Growing green sectional title schemes
February 29, 2020
Rising utility costs, paired with competitively priced sustainable tools to supplement municipal electricity and water use, mean that sectional title schemes are becoming a more viable marketplace for the green building sector.
While each scheme has unique characteristics, their expenses are often centred around meeting similar needs, namely: electricity and water use, refuse removal, building maintenance and landscaping.
Sectional Title schemes in South Africa are currently expected to include more than 700 000 homes, with an estimate value of R655 billion and which accommodate more than 6 million people.
And these schemes are required by the Prescribed Management Rule 22 of the Sectional Title Schemes Management Act to have a written 10-year maintenance, repair and replacement plan for the common property which is updated each year, as well as a reserve fund that must be used to implement “the maintenance, repair and replacement plan of the body corporate”.
This decade-long maintenance planning cycle provides a long-term view from which to examine installation costs and balance them against subsequent maintenance costs – such as installing rainwater tanks and an irrigation system, or the ability to convert sunlight into electricity to protect against increasingly higher priced electricity fees and sudden outages.
Have you considered these methods to increase the savings of sectional title schemes?
How to use less water
Using less water in private or public areas can create considerable cost savings. “A separate water metre per unit helps owners take responsibility for their individual use, while the often reduce shared costs due to leaks being noticed quicker, and the common understanding that water is not a free resource,” said Pearl Scheltema of Fitzanne Estates.
Roof gutters can channel rainwater into tanks, which when mounted on a platform usually provides enough pressure to run a hose or irrigation system, or fill the pool.
Stick to water-wise indigenous plant species. They are hardy and often evergreen (and while watering, encourage them to drop their roots deep to become even more drought resistant by watering well twice or so in the week, instead of light, frequent watering).
Consider installing a borehole or well point for garden irrigation.
Automated irrigation systems are very efficient, and can be set to work while it is cool in the very early mornings or late evenings. And they often include rain sensors to stop it watering just after rain.
Install and use a pool cover for the communal pool.
Consider generating your own electricity
Installing a communal solar power system to secure a reliable supply of electricity to the scheme may likely enhance the value of properties. But, as with any shared project, following the correct procedure is vital.
“Projects on common property with shared costs require notifying owners. If a special meeting is called it will require a quorum and, to be successfully passed, a supporting vote of 75% of those present. Financing projects like these can be done through a loan to the sectional title scheme and be paid back out of quantified savings, however this also requires a special resolution,” Scheltema notes.

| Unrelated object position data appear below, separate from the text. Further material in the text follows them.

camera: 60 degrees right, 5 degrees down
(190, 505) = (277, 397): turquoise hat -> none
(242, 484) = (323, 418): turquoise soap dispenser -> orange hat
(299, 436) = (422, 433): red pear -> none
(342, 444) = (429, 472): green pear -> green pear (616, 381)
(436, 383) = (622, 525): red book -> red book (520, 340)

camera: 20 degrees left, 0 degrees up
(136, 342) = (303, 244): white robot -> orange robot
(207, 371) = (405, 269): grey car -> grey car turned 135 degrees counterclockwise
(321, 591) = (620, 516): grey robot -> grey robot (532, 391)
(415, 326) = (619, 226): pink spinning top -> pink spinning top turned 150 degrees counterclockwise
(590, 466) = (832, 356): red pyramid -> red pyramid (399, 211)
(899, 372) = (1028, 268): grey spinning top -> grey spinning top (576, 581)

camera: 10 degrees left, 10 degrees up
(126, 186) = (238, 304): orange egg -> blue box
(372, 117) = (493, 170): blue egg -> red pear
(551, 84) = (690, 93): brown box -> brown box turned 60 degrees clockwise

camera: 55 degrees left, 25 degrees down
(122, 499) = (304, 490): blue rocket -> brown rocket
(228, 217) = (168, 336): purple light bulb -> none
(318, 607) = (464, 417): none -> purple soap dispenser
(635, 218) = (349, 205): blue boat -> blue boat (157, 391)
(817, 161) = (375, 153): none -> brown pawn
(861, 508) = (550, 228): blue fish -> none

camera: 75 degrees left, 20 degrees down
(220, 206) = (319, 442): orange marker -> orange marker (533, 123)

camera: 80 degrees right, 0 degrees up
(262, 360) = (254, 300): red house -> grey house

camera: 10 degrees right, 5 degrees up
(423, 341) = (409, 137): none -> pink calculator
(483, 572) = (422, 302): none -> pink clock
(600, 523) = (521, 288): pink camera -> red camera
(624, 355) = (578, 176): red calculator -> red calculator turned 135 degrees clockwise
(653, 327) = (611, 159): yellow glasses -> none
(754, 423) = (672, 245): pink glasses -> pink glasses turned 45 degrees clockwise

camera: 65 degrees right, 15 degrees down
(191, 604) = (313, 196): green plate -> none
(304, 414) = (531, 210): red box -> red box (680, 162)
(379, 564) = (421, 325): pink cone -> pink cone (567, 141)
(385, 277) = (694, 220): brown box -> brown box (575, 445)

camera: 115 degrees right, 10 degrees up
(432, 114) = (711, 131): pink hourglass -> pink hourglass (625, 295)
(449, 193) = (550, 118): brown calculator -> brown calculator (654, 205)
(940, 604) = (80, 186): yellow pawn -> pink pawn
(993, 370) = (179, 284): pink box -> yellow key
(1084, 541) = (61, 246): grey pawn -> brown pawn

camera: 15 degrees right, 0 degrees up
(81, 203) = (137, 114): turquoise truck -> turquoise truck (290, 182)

The electricity draw used by lights in common areas can be dramatically reduced by installing LEDs, timers and movement sensors.
Pay less for fewer bins
Introducing a convenient recycling system can quickly reduce the number of council refuse bins used, and paid for, by any scheme.
One method to do this is to encourage occupants to separate out all recycling (paper, plastics, metal and glass), food waste for composting and normal household rubbish in their unit. Then, if the scheme has the services of a caretaker who can safeguard the waste stream, they will be able to channel the appropriate waste streams to the correct place. Alternatively residents will need to ensure they do not mix up their refuse in the communal bins.
As it grows in popularity the scheme’s recycling will either need to be dropped off at a local depot once a week, or a company hired to collect it.
Landscaping increases enjoyment, and value
Kitchen and garden waste is simple to compost and the resulting mulch reduces moisture loss and functions as an excellent fertiliser.
Worm farms are becoming more common and create a very high-quality compost, including from dog poo. We recommend that dog poo compost is only used on ornamental plants, and not edible ones. Also we’ve heard to not feed your dedicated dog poo worms any tasty kitchen scraps, or else they opt not to touch the poo (can you blame them?!).
Making compost and water readily available throughout your scheme can transform its visual appearance, making it a more lush and beautiful environment. It is common knowledge that pretty gardens and green spaces enhance property values.
“It is through these iterative environmentally friendly steps that sectional title schemes will see the accumulative benefit of tying their compliance of the Sectional Title Schemes Management Act to green and sustainable improvements,” said Scheltema.